Background and purpose: Hippocampus volumetry is a useful surrogate marker for the diagnosis of Alzheimer disease, but it seems insufficiently sensitive for the aMCI stage. We postulated that some hippocampus subfields are specifically atrophic in aMCI and that measuring hippocampus subfield volumes will improve sensitivity of MR imaging to detect aMCI.

Materials and methods: We evaluated episodic memory and hippocampus subfield volume in 15 patients with aMCI and 15 matched controls. After segmentation of the whole hippocampus from clinical MR imaging, we applied a new computational method allowing fully automated segmentation of the hippocampus subfields. This method used a Bayesian modeling approach to infer segmentations from the imaging data.

Results: In comparison with controls, subiculum and CA2-3 were significantly atrophic in patients with aMCI, whereas total hippocampus volume and other subfields were not. Total hippocampus volume in controls was age-related, whereas episodic memory was the main explanatory variable for both the total hippocampus volume and the subfields that were atrophic in patients with aMCI. Segmenting subfields increases sensitivity to diagnose aMCI from 40% to 73%.
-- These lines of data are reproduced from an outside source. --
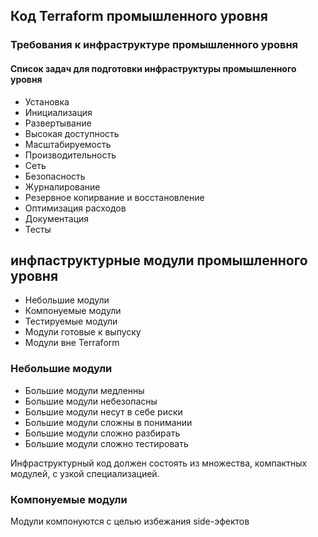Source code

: ## Код Terraform промышленного уровня

### Требования к инфраструктуре промышленного уровня

#### Список задач для подготовки инфраструктуры промышленного уровня
* Установка
* Инициализация
* Развертывание
* Высокая доступность
* Масштабируемость
* Производительность
* Сеть
* Безопасность
* Журналирование
* Резервное копирвание и восстановление
* Оптимизация расходов
* Документация
* Тесты


## инфпаструктурные модули промышленного уровня
* Небольшие модули
* Компонуемые модули
* Тестируемые модули
* Модули готовые к выпуску
* Модули вне Terraform

### Небольшие модули
* Большие модули медленны
* Большие модули небезопасны
* Большие модули несут в себе риски
* Большие модули сложны в понимании
* Большие модули сложно разбирать
* Большие модули сложно тестировать

Инфраструктурный код должен состоять из множества, компактных модулей, с узкой специализацией.


### Компонуемые модули
Модули компонуются с целью избежания side-эфектов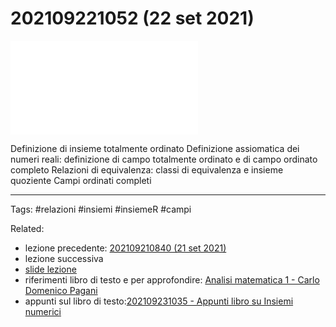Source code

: # 202109221052 (22 set 2021)

![](202109221052.pdf)

Definizione di insieme totalmente ordinato
Definizione assiomatica dei numeri reali: definizione di campo totalmente ordinato e di campo ordinato completo
Relazioni di equivalenza: classi di equivalenza e insieme quoziente
Campi ordinati completi

---

Tags:
#relazioni #insiemi #insiemeR #campi 

Related:
- lezione precedente: [202109210840 (21 set 2021)](202109210840%20(21%20set%202021).md)
- lezione successiva
- [slide lezione](reference%20manager/Scolastici/Gianluca%20Garello/Analisi%20matematica%201%20A%20-%20Slides%20lezione%20202109221052%20(22)/Analisi%20matematica%201%20A%20-%20Slides%20lezione%2020%20-%20Gianluca%20Garello.pdf)
- riferimenti libro di testo e per approfondire: [Analisi matematica 1 - Carlo Domenico Pagani](Analisi%20matematica%201%20-%20Carlo%20Domenico%20Pagani.pdf#page=68)
- appunti sul libro di testo:[202109231035 - Appunti libro su Insiemi numerici](202109231035%20-%20Appunti%20libro%20su%20Insiemi%20numerici.md)

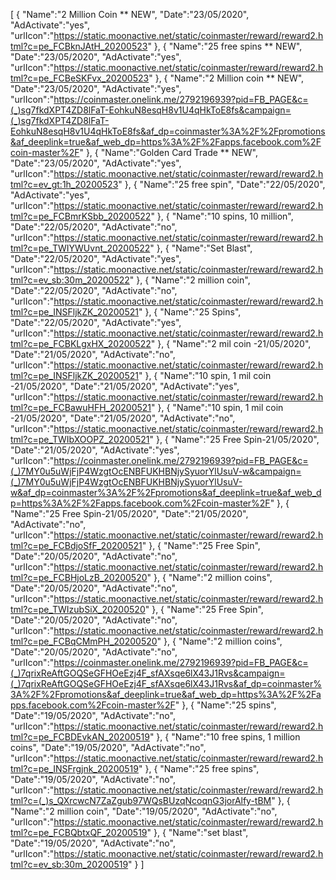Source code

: [
    {
       "Name":"2 Million Coin ** NEW",
       "Date":"23/05/2020",
       "AdActivate":"yes",
       "urlIcon":"https://static.moonactive.net/static/coinmaster/reward/reward2.html?c=pe_FCBknJAtH_20200523"
   },
    {
       "Name":"25 free spins ** NEW",
       "Date":"23/05/2020",
       "AdActivate":"yes",
       "urlIcon":"https://static.moonactive.net/static/coinmaster/reward/reward2.html?c=pe_FCBeSKFvx_20200523"
   },
    {
       "Name":"2 Million coin ** NEW",
       "Date":"23/05/2020",
       "AdActivate":"yes",
       "urlIcon":"https://coinmaster.onelink.me/2792196939?pid=FB_PAGE&c=(_)sg7fkdXPT4ZD8lFaT-EohkuN8esqH8v1U4qHkToE8fs&campaign=(_)sg7fkdXPT4ZD8lFaT-EohkuN8esqH8v1U4qHkToE8fs&af_dp=coinmaster%3A%2F%2Fpromotions&af_deeplink=true&af_web_dp=https%3A%2F%2Fapps.facebook.com%2Fcoin-master%2F"
   },
    {
       "Name":"Golden Card Trade ** NEW",
       "Date":"23/05/2020",
       "AdActivate":"yes",
       "urlIcon":"https://static.moonactive.net/static/coinmaster/reward/reward2.html?c=ev_gt:1h_20200523"
   },
    {
       "Name":"25 free spin",
       "Date":"22/05/2020",
       "AdActivate":"yes",
       "urlIcon":"https://static.moonactive.net/static/coinmaster/reward/reward2.html?c=pe_FCBmrKSbb_20200522"
   },
    {
       "Name":"10 spins, 10 million",
       "Date":"22/05/2020",
       "AdActivate":"no",
       "urlIcon":"https://static.moonactive.net/static/coinmaster/reward/reward2.html?c=pe_TWIYWUvnt_20200522"
   },
    {
       "Name":"Set Blast",
       "Date":"22/05/2020",
       "AdActivate":"yes",
       "urlIcon":"https://static.moonactive.net/static/coinmaster/reward/reward2.html?c=ev_sb:30m_20200522"
   },
    {
       "Name":"2 million coin",
       "Date":"22/05/2020",
       "AdActivate":"no",
       "urlIcon":"https://static.moonactive.net/static/coinmaster/reward/reward2.html?c=pe_INSFljkZK_20200521"
   },
    {
       "Name":"25 Spins",
       "Date":"22/05/2020",
       "AdActivate":"yes",
       "urlIcon":"https://static.moonactive.net/static/coinmaster/reward/reward2.html?c=pe_FCBKLgxHX_20200522"
   },
    {
       "Name":"2 mil coin -21/05/2020",
       "Date":"21/05/2020",
       "AdActivate":"no",
       "urlIcon":"https://static.moonactive.net/static/coinmaster/reward/reward2.html?c=pe_INSFljkZK_20200521"
   },
    {
       "Name":"10 spin, 1 mil coin -21/05/2020",
       "Date":"21/05/2020",
       "AdActivate":"yes",
       "urlIcon":"https://static.moonactive.net/static/coinmaster/reward/reward2.html?c=pe_FCBawuHFH_20200521"
   },
    {
       "Name":"10 spin, 1 mil coin -21/05/2020",
       "Date":"21/05/2020",
       "AdActivate":"no",
       "urlIcon":"https://static.moonactive.net/static/coinmaster/reward/reward2.html?c=pe_TWIbXOOPZ_20200521"
   },
  {
       "Name":"25 Free Spin-21/05/2020",
       "Date":"21/05/2020",
       "AdActivate":"yes",
       "urlIcon":"https://coinmaster.onelink.me/2792196939?pid=FB_PAGE&c=(_)7MY0u5uWjFjP4WzgtOcENBFUKHBNjySyuorYlUsuV-w&campaign=(_)7MY0u5uWjFjP4WzgtOcENBFUKHBNjySyuorYlUsuV-w&af_dp=coinmaster%3A%2F%2Fpromotions&af_deeplink=true&af_web_dp=https%3A%2F%2Fapps.facebook.com%2Fcoin-master%2F"
   },
  {
       "Name":"25 Free Spin-21/05/2020",
       "Date":"21/05/2020",
       "AdActivate":"no",
       "urlIcon":"https://static.moonactive.net/static/coinmaster/reward/reward2.html?c=pe_FCBdjoSfF_20200521"
   },
   {
       "Name":"25 Free Spin",
       "Date":"20/05/2020",
       "AdActivate":"no",
       "urlIcon":"https://static.moonactive.net/static/coinmaster/reward/reward2.html?c=pe_FCBHjoLzB_20200520"
   },
   {
       "Name":"2 million coins",
       "Date":"20/05/2020",
       "AdActivate":"no",
       "urlIcon":"https://static.moonactive.net/static/coinmaster/reward/reward2.html?c=pe_TWIzubSiX_20200520"
   },
   {
       "Name":"25 Free Spin",
       "Date":"20/05/2020",
       "AdActivate":"no",
       "urlIcon":"https://static.moonactive.net/static/coinmaster/reward/reward2.html?c=pe_FCBqCMmPH_20200520"
   },
   {
       "Name":"2 million coins",
       "Date":"20/05/2020",
       "AdActivate":"no",
       "urlIcon":"https://coinmaster.onelink.me/2792196939?pid=FB_PAGE&c=(_)7qrixReAftGOQSeGFHOeEzj4F_sfAXsqe6lX43J1Rvs&campaign=(_)7qrixReAftGOQSeGFHOeEzj4F_sfAXsqe6lX43J1Rvs&af_dp=coinmaster%3A%2F%2Fpromotions&af_deeplink=true&af_web_dp=https%3A%2F%2Fapps.facebook.com%2Fcoin-master%2F"
   },
   {
       "Name":"25 spins",
       "Date":"19/05/2020",
       "AdActivate":"no",
       "urlIcon":"https://static.moonactive.net/static/coinmaster/reward/reward2.html?c=pe_FCBDEvkAN_20200519"
   },
   {
       "Name":"10 free spins, 1 million coins",
       "Date":"19/05/2020",
       "AdActivate":"no",
       "urlIcon":"https://static.moonactive.net/static/coinmaster/reward/reward2.html?c=pe_INSFrgjnk_20200519"
   },
   {
       "Name":"25 free spins",
       "Date":"19/05/2020",
       "AdActivate":"no",
       "urlIcon":"https://static.moonactive.net/static/coinmaster/reward/reward2.html?c=(_)s_QXrcwcN7ZaZgub97WQsBUzqNcoqnG3jorAlfy-tBM"
   },
   {
       "Name":"2 million coin",
       "Date":"19/05/2020",
       "AdActivate":"no",
       "urlIcon":"https://static.moonactive.net/static/coinmaster/reward/reward2.html?c=pe_FCBQbtxQF_20200519"
   },
   {
       "Name":"set blast",
       "Date":"19/05/2020",
       "AdActivate":"no",
       "urlIcon":"https://static.moonactive.net/static/coinmaster/reward/reward2.html?c=ev_sb:30m_20200519"
   }
]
Conclusions: Measuring CA2-3 and subiculum volumes allows a better detection of aMCI.

Fig 1.

Volumetric data of EC (n =15) and patients with aMCI (n =15). Error bars represent SEM =SD/√n. *, Significant F-test (P < .050) given below the corresponding structure. (*), Trend toward a significant difference (P < .100). Age and sex are introduced as covariates in the model.

Fig 2.

Coronal and axial views of the right hippocampus. Left images are from a control; right images are from a patient with aMCI. The use of a huge zoom on a standard clinical MR imaging explains the low resolution.